Emanuel Paparella2009-08-22 16:07:34
It means that Vico saw the Barbarian invasions as something not wholly negative. Those invasions might have stopped for a while Roman decadence and depravity by infusing new blood and the sense of the poetic and the imaginative into the body politic. If the corsi and ricorsi of Vico have any historical validity, we may be seeing something similar that repeating itself in Italy and indeed the whole EU and the “ronde” will hardly be able to prevent it. After all Italians are now propagating themselves at the rate of one and half per couple. Cars and la dolce vita is more important to them than children. Which means that in couple of centuries there will be no more Italians, whether or not they are descendant or not from the Romans; there will be the descendants of the neo-barbarians. As I said, nothing new in Italy, but it appears that in the Netherlands and Denmark they are worrying already, while continuing the decadence. Well they should. The blue eyed blond haired Scandinavian northerner (member of the superior races) may be doomed too. That too, Vico, teaches us and could teach the Scandinavian too, should not be seen as a negative.

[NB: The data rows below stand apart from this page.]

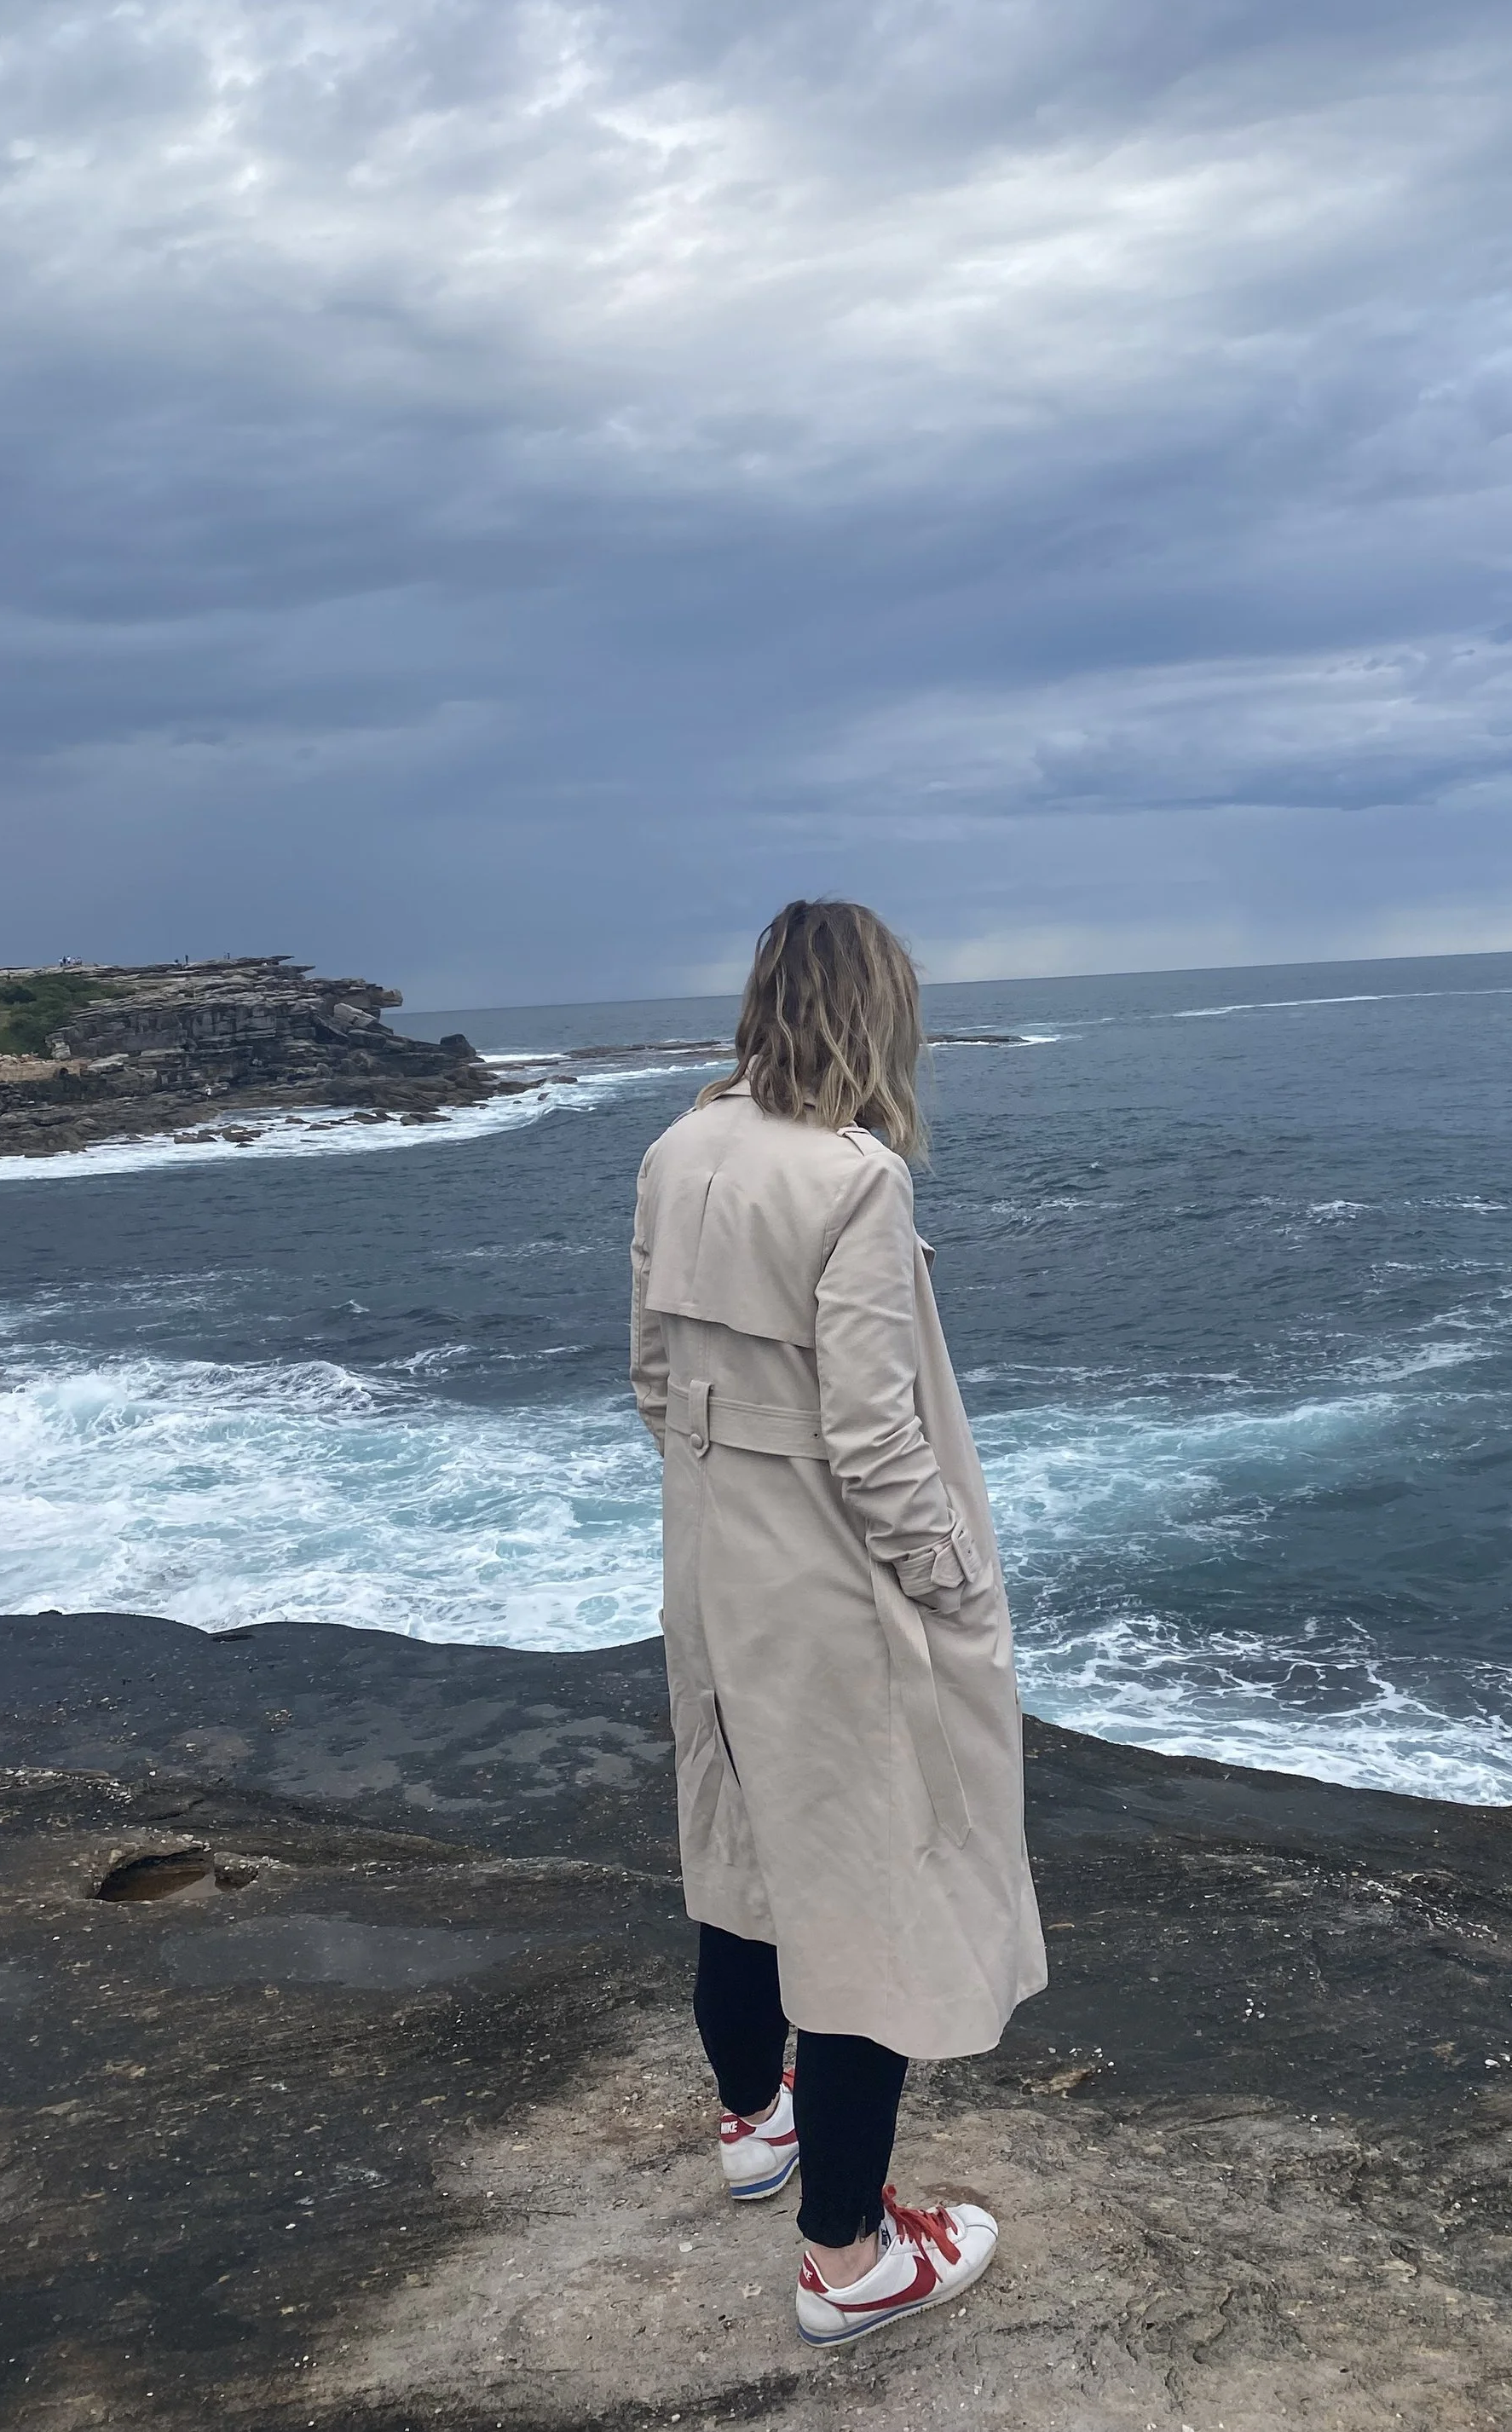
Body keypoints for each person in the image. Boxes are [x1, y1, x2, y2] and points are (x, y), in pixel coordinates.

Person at [629, 898, 1047, 2348]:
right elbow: (876, 1442)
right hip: (824, 1589)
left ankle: (756, 2125)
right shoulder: (853, 1180)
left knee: (738, 1847)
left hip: (712, 1565)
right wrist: (953, 1584)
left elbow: (645, 1372)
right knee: (867, 1897)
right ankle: (848, 2257)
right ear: (877, 1015)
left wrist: (725, 1489)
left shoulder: (679, 1145)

Be that as it may, it has always remained fascinating for me that the New Science does not end with some appeal to Platonic forms but with reminding the reader that it was written not for the scholar residing in the august halls of academia but for ordinary people: “per insegnar il volgo a virtuosament operare.” Which means that, not unlike the Church in medieval times, the urgent task now is that of educating the Barbarians to virtue and civilization. Unfortunately, the example of the descendants of the Romans, the likes of Berlusconi and Bossi, not to mention that of the professors in academia, complicates things considerably, because I am afraid that such an example is not a spur to virtue but rather to decadence and decay.


Emanuel Paparella2009-08-22 16:09:13
Oh, from the list of wonders of Italy in the article, I forgot to mention the cappuccino and the espresso cofee, and that is unpardonable.


Emanuel Paparella2009-08-22 16:13:42
Errata: coffee.


Eva2009-08-22 19:16:50
Brilliant article, Paparella. Apart from having formed much the same opinion of Italy after living there for some years, I also liked your comparison with the EU of today. I think you're absolutely right about it, and... wow, there is A LOT of work ahead of us! The Italians still haven't managed to find their 'Italian' identity after 150 years - what hope does that leave for the EU...?
Very interesting article, please write more about this subject :)


Emanuel Paparella2009-08-23 01:45:07
Thanks Eva. That too came as a bit of a surprise today. Life is continually surprising us. Even some of my friends consider some of the views and impressions expressed in the above article as a bit extreme, but my reply is that they may not have lived there long enough; when they do they may well change their mind too, assuming a modicum of impartiality and objectivity. To go to Italy to merely see the wonderful sights to place in one’s album when one returns home, considering the people as part of the museum, as unfortunately many tourists do, is to fail to understand anything about the cultural identity of those people and to be guilty of is historical archeology; history as dead matter to be preserved and treasured... Vico taught us that history transcends mere archeology, has to come alive and it can only do so when one places oneself in the hermeneutical circle that is history and understands that it is man that makes history but the opposite is also true, history makes man. To have all that confirmed by someone who has lived there for a while and therefore knows the place and its people well lends some confidence to the impartiality of the phenomena I was attempting to put across and indeed encourages me to write more on those phenomena already announced at the end.